The Story Behind a Most Loved Carol
...all is calm, all is bright.
The Christmas Eve scene of 1818 was picture perfect in the Austrian Alpine Tyrolian town of Oberndorf. Crystalline snow on trees, chalets and elegantly sculpted mountains; and the pretty new Church of aptly named Saint Nicholas completed the scene. Relative peace had come upon the land now that the Napoleonic threat had ended a few years earlier. The scene is almost the same today if one looks over the "Old City."
Father Joseph Mohr had just been ordained three years earlier from the seminary in nearby Salzburg -- also his birthplace -- that blessed event interestingly on December 11, 1792. He grew up in squalor living with his knitter mother Anna Schoiber and very old grandmother. His father, Franz Joseph Mohr, one of the archbishop's musketeers abandoned the family. However, young Joseph was god-fathered by the resident executioner, Franz Joseph Wohlmuth. Fortunately he found a protector in the person of the Cathedral choirmaster, Johann Nepomuk Hiernle. He helped the youngster's potential become realized by sending him to the well-known and respected Kremsmunster school. He served as a musician for the Cathedral while a student.
The legendary part of the story - from the 20th century --that endures today which claims that the organ was not working, maybe even because mice ate the bellows, has not been proven. But it was fact that they needed to have something for their Christmas Eve service that night. He had written a poem, "Stille Nacht! Heilige Nacht!" ("Silent Night! Holy Night!") a couple of years earlier while working as curate at a little church at Mariapfarr, a place near where he had a reunion with his grandfather. Also a little later around that time he had spent some time recuperating from an illness in a Salzburg hospital and it is where he met the Church verger, Franz Xaver Gruber. 1817 was additionally the year he became assistant pastor at St. Nicholas Church. Franz Gruber became his organist at St. Nick's, and Fr. Joseph was going to ask him to write some music suitable to accompany his poem by guitar.
Silent night, holy night,
Wondrous star, lend thy light.
With the angels let us sing,
Allelula to our King.
Christ the Saviour is born;
Christ the Saviour is born.
Indeed, Gruber and Mohr get together, and they penned and sang the words and music for the first time: a nativity of music sublime.
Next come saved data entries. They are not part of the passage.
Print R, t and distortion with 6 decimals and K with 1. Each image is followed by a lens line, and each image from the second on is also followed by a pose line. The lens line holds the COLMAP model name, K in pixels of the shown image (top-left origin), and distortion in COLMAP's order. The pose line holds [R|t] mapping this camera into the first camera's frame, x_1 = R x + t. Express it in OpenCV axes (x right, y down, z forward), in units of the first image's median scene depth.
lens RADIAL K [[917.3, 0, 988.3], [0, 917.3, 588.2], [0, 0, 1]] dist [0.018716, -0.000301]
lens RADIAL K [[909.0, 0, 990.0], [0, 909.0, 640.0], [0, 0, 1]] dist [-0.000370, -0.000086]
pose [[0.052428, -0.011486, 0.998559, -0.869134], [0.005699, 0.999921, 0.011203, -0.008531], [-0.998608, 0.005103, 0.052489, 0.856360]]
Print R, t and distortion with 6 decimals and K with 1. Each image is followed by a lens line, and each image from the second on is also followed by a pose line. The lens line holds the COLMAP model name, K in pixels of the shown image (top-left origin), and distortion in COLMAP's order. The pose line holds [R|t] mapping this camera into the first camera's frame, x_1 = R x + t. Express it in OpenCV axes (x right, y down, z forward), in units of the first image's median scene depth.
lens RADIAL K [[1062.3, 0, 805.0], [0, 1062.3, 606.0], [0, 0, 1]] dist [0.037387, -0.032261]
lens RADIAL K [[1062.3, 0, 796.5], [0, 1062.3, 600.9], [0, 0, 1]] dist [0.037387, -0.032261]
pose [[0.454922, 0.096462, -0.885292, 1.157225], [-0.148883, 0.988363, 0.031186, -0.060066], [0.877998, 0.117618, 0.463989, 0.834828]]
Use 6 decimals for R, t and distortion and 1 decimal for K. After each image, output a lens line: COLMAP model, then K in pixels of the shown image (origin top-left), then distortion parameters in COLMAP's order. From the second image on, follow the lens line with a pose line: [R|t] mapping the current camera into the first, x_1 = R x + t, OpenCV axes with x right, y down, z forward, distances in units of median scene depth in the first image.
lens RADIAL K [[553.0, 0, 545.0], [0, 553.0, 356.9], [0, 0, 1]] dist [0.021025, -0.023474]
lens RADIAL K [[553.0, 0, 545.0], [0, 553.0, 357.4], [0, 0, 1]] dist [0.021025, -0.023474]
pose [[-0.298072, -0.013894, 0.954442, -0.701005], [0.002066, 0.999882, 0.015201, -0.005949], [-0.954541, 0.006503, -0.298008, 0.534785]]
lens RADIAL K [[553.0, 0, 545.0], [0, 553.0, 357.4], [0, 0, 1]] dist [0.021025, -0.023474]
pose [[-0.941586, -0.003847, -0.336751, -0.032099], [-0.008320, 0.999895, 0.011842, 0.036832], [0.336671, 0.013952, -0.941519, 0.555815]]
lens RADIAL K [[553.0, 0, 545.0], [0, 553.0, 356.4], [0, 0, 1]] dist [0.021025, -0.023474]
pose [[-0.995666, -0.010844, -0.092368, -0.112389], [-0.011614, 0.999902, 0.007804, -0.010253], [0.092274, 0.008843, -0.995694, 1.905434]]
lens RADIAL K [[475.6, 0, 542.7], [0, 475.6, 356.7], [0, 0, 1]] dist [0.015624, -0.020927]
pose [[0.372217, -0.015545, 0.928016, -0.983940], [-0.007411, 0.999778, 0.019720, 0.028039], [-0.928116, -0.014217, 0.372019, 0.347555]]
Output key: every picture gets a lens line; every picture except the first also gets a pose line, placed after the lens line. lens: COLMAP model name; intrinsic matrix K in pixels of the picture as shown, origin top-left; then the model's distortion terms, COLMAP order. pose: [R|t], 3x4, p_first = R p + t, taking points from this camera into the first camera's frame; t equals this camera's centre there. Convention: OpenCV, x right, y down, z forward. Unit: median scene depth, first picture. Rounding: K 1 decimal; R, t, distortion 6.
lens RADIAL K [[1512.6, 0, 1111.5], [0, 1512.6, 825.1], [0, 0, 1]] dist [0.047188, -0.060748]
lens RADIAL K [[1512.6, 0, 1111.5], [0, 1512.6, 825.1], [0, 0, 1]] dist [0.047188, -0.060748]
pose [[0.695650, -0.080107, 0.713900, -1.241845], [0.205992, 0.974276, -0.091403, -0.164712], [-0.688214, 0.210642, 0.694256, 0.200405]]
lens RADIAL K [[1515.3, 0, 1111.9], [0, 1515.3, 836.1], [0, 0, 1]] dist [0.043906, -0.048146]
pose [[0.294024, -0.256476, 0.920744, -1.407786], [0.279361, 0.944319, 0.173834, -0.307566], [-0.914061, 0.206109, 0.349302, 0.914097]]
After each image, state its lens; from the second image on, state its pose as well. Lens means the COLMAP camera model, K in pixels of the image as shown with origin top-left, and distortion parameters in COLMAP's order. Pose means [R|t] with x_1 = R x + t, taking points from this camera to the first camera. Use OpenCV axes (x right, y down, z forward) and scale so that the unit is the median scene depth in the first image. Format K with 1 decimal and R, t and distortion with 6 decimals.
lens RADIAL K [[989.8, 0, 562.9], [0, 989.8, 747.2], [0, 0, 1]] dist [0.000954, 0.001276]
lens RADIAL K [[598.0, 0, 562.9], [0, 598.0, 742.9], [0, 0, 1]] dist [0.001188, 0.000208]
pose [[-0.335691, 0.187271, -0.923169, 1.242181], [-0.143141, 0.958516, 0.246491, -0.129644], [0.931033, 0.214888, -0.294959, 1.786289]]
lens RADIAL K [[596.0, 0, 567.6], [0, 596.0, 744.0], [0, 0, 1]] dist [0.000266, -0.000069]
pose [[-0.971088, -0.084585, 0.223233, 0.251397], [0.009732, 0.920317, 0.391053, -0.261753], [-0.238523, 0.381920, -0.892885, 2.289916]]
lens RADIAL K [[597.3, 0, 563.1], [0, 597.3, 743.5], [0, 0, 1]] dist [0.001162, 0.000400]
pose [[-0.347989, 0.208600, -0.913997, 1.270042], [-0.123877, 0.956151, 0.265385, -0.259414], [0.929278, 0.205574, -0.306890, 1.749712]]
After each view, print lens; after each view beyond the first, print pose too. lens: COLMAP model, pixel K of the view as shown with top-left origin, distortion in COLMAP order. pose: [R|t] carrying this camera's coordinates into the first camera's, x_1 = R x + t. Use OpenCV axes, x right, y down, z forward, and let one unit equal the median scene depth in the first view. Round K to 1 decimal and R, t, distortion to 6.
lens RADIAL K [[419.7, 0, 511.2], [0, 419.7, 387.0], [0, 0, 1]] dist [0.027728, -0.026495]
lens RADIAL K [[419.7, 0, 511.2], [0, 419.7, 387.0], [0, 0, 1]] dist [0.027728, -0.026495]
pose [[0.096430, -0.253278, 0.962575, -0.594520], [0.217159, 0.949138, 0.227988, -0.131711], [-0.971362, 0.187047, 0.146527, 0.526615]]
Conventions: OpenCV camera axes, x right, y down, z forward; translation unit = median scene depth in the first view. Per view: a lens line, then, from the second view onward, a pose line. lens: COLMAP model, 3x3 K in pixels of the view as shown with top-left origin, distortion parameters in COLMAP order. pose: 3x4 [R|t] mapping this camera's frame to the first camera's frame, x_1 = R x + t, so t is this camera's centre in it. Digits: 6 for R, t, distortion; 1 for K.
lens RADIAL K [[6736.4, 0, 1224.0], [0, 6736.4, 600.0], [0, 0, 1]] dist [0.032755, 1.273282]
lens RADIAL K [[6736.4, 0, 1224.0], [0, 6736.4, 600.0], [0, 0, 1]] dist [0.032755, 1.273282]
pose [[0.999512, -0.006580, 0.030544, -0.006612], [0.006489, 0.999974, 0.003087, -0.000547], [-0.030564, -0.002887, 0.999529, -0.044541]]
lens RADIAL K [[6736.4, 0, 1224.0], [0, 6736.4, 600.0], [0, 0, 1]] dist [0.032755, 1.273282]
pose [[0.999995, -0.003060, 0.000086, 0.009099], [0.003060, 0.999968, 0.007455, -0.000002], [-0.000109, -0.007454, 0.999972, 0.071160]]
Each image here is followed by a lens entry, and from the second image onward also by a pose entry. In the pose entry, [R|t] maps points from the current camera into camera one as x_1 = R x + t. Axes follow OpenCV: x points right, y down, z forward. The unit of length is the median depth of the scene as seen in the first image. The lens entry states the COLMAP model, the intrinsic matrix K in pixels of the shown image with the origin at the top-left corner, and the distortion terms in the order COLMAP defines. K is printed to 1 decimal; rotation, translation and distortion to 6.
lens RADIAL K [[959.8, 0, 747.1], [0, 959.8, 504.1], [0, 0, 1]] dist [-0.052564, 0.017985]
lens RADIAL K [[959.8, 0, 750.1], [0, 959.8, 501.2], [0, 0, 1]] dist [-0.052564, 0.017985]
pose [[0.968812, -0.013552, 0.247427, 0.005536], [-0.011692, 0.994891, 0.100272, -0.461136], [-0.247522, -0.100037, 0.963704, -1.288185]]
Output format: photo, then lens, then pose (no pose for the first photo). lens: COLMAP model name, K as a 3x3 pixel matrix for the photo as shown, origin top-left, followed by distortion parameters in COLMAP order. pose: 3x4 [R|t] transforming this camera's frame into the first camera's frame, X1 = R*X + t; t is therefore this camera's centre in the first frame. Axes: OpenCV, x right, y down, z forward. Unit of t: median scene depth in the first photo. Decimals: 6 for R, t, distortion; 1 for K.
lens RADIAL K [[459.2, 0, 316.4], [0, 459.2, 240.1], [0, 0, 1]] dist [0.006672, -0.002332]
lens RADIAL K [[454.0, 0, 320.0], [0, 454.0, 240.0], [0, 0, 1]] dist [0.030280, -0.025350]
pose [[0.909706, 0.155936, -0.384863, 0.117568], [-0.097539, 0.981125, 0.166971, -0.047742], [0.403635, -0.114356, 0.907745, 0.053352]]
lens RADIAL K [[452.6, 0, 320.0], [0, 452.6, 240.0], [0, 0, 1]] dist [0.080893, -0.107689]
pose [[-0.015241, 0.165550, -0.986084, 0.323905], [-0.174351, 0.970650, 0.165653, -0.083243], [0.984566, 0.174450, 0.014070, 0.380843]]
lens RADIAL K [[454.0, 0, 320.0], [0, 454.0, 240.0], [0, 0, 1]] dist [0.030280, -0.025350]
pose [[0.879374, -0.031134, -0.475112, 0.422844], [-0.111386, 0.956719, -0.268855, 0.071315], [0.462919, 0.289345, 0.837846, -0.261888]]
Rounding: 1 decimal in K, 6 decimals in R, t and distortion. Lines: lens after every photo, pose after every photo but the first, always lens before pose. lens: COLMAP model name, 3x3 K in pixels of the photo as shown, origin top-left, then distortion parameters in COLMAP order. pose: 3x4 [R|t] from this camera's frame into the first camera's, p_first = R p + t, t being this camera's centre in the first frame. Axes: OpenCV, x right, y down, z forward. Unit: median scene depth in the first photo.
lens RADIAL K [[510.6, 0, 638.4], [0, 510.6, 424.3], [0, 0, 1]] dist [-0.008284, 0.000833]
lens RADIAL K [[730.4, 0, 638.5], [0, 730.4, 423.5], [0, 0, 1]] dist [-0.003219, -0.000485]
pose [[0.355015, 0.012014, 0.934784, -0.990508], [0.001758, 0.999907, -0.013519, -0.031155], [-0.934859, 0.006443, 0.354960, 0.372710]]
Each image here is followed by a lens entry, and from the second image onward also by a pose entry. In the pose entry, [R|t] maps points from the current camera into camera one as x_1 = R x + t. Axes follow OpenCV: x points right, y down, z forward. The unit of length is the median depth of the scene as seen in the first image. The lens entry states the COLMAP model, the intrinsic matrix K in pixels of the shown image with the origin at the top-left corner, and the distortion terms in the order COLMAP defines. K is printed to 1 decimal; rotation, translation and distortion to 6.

Not too many days later, organ builder Karl Mauracher came by the church (and of course one part of the story was he was there to see what was wrong with organ), he picked up the song, calling it "Tiroler Volkslied" and showed it to the Rainer and Strasser families. The glove-making Strassers of the Ziller Valley used the tune via their children, kind of like the century later Trappe family, as promotion in various Alpine festivals. The carol now made it on the 'map.' Though some words had been changed in some of these various incarnations, another rumor that the original writers had lost or could not remember the words is not true. Manuscripts were found, and there is the 1855 Gruber arrangement for soloists, choir and organ freely available on the internet.
Though the Strasser family's famed presentation of this song in the winter wonderland settings was even finally shown to the Emperor Franz I's family, Father Joseph died twenty days shy of exactly thirty years of after he first played the song with his friend, Franz Gruber. Gruber continued as a teacher and choirmaster and lived to be 76 years old before dying in 1863.
After many printings and publications in many hymnbooks, a highlight for the song came on Christmas Eve of 1918 when the centenary celebration featured Franz Gruber's grandson playing the hymn on guitar.
Silent night, holy night,
Son of God, love's pure light.
Radiant beams from Thy holy face,
With the dawn of redeeming grace.
Jesus, Lord at Thy birth;
Jesus, Lord at Thy birth.
After "Stille Nacht! Heilige Nacht!" was sung by German-Americans, it finally appeared for Sunday Schools in its English form we see today as "Silent Night" in 1863.